Monday, November 01, 2010

Revisionist History

We've commented on the mayor's about face-more like an out of control dreidel-on term limits, and now the NY Daily News weighs in to encourage us plebes to vote Yes on a renewed two term limit: "There is no doubt as to how New Yorkers feel about term limits for the city's elected officials. The public demands them and will have a fresh opportunity to hammer home the point at the polls on Tuesday. The ballot includes a proposition to restore the maximum to two terms for newly elected officials rather than the limit of three that now exists. Our recommendation: Vote yes, despite the proposition's flaws."

And one of those flaws-in our view, but not, of course, in Morticia's-is that the measure isn't retroactive.

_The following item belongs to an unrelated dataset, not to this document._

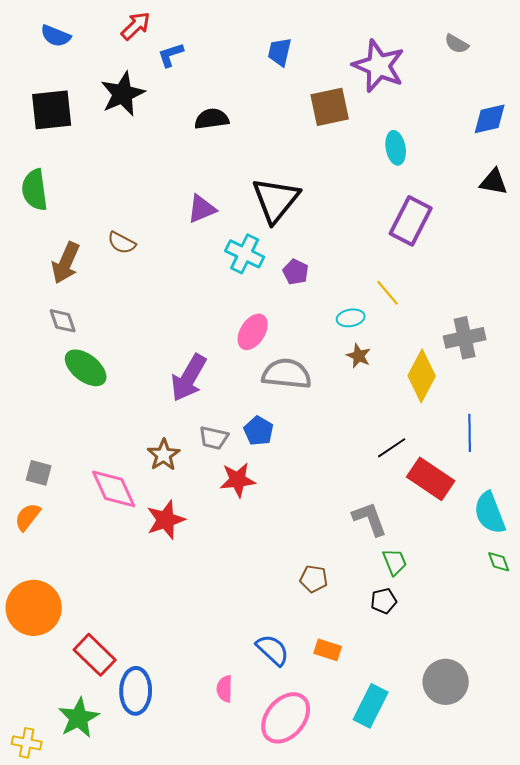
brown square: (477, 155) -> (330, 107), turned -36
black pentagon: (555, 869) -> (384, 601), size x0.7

The News continues to justify its abrogation of principle in this matter: "Then, in 2008 - famously or infamously, depending on your perspective - the Council and Mayor Bloomberg upped the limit to three terms by enacting a law. We supported the move to give him a shot at continuing his stewardship through grueling economic times. Given that 60% of New Yorkers view him positively, according to a Wall Street Journal poll, that was the right call."

Notice the sleight-of-hand here? The mayor was boosted by the three local papers because of the grim economic environment-a monumental crisis that transcended even 9/11; a time when the stalwart leadership of Giuliani wasn't enough of a rationale to get all three local paper clips to call for boosting Rudy for another go at it.

In the past year has Mike Bloomberg been our savior? Has he implemented strong austerity measures that counteracted his eight years of profligacy? Has he helped the struggling small businesses by reducing their tax and regulatory burdens-not unless you think that devising a letter grading system is helpful to the local eateries.

But the News, with no argument to support its original call for a reprise of the Bloomberg leadership, falls back on a public opinion poll. We'll remember that, and see if  popularity is now a benchmark that the paper will continue to live by when it editorializes.